-- WHAT IS EXPECTED --
Set out exactly, line by line, the stretch of data below that begins at the line containing "Natuurbeleving op Maat" and ends at the line containing "Over deze website", with both ends kept.

-- DATASET RECORDS --
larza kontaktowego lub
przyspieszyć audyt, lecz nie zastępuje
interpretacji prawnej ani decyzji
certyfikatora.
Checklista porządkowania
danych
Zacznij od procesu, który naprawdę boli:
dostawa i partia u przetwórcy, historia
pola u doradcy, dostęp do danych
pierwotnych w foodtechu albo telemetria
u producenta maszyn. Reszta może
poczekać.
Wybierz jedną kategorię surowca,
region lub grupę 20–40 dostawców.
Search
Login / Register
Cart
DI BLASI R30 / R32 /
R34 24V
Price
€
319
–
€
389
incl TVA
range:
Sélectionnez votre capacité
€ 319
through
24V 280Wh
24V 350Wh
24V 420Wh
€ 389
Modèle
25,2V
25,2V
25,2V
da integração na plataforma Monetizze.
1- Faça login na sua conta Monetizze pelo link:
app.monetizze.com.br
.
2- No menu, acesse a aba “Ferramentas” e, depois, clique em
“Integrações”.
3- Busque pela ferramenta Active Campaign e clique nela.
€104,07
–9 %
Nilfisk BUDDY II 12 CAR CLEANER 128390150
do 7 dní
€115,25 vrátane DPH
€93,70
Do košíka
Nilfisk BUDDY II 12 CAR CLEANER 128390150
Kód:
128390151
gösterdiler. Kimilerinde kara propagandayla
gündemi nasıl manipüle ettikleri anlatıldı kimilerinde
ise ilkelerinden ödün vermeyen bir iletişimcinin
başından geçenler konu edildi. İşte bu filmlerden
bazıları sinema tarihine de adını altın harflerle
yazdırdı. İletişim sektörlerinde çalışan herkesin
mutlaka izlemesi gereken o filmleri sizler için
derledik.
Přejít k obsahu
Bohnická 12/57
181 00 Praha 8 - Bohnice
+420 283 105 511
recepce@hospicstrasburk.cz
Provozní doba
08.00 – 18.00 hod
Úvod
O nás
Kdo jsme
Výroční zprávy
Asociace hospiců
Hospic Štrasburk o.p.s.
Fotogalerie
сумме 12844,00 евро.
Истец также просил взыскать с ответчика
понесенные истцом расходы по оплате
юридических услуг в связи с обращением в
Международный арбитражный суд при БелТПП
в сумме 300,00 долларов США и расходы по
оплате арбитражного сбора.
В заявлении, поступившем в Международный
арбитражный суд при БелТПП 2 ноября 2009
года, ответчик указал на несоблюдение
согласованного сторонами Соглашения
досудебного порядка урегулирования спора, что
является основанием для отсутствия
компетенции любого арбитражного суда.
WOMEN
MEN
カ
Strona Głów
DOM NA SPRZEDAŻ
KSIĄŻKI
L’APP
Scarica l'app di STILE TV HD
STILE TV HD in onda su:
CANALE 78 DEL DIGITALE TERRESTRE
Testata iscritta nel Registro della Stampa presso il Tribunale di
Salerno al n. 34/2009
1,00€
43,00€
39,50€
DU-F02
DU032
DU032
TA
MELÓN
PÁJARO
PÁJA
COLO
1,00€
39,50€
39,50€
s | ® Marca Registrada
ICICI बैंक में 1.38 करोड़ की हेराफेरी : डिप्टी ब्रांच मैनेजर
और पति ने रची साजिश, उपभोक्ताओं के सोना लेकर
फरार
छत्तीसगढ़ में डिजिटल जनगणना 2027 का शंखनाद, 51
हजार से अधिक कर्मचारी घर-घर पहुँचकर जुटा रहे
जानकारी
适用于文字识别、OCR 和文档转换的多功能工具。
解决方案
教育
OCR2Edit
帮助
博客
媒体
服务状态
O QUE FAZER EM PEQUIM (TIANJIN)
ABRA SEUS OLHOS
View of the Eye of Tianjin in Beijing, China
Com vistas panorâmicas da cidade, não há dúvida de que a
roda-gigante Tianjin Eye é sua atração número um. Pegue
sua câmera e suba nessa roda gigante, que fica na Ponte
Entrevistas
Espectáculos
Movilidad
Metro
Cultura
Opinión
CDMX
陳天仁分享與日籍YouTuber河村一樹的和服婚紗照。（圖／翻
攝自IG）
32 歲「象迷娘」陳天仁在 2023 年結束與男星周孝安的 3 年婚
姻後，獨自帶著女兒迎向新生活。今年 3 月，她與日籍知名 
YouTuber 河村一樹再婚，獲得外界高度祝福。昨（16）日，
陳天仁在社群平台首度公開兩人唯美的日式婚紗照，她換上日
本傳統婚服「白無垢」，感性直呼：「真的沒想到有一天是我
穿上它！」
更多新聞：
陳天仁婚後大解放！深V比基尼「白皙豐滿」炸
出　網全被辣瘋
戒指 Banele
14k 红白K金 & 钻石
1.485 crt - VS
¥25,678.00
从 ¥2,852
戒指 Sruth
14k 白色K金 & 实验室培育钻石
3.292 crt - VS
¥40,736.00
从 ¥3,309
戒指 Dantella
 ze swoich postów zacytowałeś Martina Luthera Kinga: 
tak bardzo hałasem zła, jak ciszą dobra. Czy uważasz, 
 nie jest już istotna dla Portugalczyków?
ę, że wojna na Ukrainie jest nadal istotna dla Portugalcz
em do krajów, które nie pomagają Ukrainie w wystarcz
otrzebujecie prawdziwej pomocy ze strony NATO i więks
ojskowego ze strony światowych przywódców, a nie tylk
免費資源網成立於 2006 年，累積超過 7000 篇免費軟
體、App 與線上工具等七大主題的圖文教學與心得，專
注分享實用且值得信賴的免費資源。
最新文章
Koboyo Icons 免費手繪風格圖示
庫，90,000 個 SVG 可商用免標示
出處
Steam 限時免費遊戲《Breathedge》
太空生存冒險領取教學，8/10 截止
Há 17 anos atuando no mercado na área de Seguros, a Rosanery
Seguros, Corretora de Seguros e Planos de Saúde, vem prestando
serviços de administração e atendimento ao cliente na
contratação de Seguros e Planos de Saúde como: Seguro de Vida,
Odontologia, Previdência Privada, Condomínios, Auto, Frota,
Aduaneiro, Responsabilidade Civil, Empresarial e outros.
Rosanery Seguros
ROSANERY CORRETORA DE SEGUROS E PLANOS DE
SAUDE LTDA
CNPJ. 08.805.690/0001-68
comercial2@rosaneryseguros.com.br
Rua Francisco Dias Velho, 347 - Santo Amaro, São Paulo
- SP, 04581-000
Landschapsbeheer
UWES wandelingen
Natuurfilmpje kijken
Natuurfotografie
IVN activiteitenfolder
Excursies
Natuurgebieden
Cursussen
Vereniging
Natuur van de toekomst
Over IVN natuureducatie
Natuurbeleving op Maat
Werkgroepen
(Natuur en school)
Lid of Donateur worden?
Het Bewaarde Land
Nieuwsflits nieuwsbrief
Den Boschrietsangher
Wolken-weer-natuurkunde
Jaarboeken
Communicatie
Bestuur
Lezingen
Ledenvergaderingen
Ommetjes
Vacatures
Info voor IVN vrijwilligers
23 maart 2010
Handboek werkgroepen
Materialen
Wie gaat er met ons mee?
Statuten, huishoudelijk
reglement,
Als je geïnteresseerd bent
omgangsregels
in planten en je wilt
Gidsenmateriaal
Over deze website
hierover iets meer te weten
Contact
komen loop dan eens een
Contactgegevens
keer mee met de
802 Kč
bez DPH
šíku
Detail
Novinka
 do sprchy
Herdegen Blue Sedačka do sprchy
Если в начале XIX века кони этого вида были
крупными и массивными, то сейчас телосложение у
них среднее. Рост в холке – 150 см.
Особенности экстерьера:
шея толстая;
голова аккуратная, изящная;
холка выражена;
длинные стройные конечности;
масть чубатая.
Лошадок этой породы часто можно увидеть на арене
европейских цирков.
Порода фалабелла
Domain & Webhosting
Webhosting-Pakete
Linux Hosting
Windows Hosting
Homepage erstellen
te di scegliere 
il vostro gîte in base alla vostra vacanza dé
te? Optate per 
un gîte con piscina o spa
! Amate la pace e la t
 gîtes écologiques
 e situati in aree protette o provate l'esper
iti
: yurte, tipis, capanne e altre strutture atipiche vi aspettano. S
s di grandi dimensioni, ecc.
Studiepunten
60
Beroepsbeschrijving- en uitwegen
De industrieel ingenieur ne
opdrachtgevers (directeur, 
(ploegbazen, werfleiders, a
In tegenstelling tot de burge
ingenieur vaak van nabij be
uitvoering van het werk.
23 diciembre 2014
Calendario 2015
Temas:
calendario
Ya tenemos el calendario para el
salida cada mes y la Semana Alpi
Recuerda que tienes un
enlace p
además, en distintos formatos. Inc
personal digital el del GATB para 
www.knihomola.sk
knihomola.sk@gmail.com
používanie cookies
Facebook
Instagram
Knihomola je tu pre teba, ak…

-- ANSWER TO THIS TASK --
Natuurbeleving op Maat
Werkgroepen
(Natuur en school)
Lid of Donateur worden?
Het Bewaarde Land
Nieuwsflits nieuwsbrief
Den Boschrietsangher
Wolken-weer-natuurkunde
Jaarboeken
Communicatie
Bestuur
Lezingen
Ledenvergaderingen
Ommetjes
Vacatures
Info voor IVN vrijwilligers
23 maart 2010
Handboek werkgroepen
Materialen
Wie gaat er met ons mee?
Statuten, huishoudelijk
reglement,
Als je geïnteresseerd bent
omgangsregels
in planten en je wilt
Gidsenmateriaal
Over deze website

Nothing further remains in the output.